There is sizable evidence published in the literature that those who are visually impaired perform poorer during their ADLs than normal sighted individuals. This was demonstrated for many ADL such as reading, writing, shopping, indoor and outdoor orientation and mobility.19

We believe that our paper makes a modest contribution by demonstrating that documenting residual stereopsis in low vision cases may offer additional understanding of residual functional abilities in low vision cases. However documentation of residual visual functions like stereopsis following devastating pathology is only one aspect of the vision rehabilitation process. Ultimately, a patient's QOL depends entirely on optimizing all residual vision related skills. One of the purposes for demonstration of predictor correlations between residual visual functions and ADL is to devise methods and devices which can ultimately improve ADL. Refraction is a first step in this aspect. A recent study showed that a significant improvement in visual acuity could be attained by refraction in low vision cases, in the better-seeing as well as in the worse-seeing eye.20 In clinical practice this can be achieved easily by refraction of both eyes and prescription of eye ware which restores BCVA to each eye, to the better one as well as to the poorer one.

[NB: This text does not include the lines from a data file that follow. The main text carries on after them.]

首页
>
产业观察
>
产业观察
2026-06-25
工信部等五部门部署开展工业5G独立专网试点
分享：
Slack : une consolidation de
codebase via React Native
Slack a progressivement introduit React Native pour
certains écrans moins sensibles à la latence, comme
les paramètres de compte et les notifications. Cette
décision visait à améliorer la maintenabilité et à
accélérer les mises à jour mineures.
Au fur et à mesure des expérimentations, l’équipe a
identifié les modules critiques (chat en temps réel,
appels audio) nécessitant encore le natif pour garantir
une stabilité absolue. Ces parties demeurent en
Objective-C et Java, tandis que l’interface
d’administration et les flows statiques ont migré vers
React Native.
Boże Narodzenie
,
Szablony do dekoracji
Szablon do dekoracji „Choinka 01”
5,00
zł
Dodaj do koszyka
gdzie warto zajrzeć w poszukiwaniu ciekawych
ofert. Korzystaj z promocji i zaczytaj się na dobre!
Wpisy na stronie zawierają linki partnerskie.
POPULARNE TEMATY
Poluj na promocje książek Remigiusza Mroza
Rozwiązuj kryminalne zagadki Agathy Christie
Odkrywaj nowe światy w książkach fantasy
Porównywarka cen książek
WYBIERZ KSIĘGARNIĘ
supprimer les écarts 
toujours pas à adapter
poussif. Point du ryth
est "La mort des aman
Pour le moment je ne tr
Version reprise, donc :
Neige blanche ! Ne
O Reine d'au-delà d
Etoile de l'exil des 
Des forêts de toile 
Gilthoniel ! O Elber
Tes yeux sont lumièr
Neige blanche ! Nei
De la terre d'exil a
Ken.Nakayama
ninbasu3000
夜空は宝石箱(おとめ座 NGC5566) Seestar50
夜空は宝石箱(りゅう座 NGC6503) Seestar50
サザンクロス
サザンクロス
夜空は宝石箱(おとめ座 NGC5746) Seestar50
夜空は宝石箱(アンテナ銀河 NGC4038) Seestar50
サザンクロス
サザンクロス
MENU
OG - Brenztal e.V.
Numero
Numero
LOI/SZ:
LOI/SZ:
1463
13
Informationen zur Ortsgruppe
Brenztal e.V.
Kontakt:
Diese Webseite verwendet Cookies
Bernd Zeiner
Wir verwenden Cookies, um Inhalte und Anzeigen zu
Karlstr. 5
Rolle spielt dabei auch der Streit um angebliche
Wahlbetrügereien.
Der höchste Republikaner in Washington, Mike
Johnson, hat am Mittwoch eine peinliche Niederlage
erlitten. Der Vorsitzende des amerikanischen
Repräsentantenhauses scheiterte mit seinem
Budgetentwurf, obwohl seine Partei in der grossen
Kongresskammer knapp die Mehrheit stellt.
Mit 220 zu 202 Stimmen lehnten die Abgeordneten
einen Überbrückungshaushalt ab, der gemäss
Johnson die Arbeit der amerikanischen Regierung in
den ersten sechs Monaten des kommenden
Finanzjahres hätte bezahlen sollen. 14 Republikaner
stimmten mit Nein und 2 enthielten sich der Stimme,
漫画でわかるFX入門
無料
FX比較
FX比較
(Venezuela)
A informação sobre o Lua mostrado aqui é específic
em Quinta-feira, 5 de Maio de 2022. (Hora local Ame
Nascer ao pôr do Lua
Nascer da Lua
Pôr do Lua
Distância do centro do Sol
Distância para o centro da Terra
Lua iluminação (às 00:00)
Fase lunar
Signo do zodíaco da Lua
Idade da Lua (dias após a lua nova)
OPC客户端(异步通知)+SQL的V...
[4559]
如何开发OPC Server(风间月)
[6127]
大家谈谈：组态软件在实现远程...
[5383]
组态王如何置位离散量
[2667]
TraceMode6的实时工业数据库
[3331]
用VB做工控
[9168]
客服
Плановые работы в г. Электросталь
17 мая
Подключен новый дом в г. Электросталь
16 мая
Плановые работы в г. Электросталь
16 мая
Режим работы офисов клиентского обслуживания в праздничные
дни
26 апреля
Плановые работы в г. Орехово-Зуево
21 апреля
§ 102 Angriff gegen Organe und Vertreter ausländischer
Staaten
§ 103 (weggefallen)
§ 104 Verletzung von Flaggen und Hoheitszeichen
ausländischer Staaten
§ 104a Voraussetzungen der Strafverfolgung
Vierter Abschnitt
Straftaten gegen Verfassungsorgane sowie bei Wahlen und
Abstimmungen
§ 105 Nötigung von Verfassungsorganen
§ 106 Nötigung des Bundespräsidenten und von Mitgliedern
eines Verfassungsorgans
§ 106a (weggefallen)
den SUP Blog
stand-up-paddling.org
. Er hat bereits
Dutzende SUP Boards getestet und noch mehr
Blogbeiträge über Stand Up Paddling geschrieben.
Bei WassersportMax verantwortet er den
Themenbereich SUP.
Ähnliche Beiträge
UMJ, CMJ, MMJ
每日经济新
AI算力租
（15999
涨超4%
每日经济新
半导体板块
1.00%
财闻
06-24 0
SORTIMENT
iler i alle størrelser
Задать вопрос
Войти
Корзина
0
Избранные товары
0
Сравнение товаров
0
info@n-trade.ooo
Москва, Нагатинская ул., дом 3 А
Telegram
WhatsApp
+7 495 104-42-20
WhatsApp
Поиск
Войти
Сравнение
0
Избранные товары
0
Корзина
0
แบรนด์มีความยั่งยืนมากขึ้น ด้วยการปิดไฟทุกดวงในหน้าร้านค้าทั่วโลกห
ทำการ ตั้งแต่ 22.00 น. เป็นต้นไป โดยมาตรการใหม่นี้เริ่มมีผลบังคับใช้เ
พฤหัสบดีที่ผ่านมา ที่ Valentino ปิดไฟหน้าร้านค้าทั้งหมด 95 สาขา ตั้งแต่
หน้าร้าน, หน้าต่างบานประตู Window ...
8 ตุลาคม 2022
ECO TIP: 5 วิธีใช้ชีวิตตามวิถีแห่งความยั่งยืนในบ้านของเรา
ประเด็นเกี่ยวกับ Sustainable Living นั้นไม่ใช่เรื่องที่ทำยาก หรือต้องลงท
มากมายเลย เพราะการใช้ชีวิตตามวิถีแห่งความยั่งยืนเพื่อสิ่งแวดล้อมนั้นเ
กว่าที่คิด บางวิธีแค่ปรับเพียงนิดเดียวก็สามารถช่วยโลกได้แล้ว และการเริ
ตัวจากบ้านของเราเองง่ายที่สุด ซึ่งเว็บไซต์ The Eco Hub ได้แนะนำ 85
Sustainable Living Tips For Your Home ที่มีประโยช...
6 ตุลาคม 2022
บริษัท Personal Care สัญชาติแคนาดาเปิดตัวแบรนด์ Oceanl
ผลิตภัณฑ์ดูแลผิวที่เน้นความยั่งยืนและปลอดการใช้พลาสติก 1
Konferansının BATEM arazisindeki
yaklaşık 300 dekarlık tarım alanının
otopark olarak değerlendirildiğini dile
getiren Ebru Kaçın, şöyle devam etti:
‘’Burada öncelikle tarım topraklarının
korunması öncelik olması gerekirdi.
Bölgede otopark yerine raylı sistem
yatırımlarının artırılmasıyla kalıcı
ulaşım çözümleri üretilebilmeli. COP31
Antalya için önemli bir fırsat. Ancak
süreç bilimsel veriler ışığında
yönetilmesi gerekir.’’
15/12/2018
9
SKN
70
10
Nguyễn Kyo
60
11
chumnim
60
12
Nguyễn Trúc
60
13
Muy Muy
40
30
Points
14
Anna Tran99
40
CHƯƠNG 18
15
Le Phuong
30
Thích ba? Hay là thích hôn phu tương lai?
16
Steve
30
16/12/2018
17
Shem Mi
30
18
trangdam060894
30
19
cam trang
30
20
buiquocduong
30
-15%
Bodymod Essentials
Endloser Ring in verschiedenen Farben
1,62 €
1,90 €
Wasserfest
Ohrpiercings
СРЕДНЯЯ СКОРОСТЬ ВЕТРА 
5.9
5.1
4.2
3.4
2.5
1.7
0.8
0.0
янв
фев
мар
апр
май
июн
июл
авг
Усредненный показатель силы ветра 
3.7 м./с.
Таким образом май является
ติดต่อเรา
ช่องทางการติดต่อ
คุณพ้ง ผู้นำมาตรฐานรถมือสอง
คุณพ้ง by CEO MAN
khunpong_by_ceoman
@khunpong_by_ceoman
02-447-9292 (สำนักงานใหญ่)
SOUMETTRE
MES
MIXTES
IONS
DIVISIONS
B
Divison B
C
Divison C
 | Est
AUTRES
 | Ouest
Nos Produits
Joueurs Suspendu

Testing for stereopsis during routine assessments of low vision patients may provide additional clarification on residual functional visions. It may also offer clues on the suitability of binocular low vision devices in some cases and possibly predict the success rate with such devices.

Our study is limited by the small numbers enrolled and by the limited outcome measures selected. Hence it should be viewed as a pilot study. Our hope is that ideas presented in this paper will be followed and developed by further research by others for the benefit of our patients.

The authors have no conflicts of interest to declare.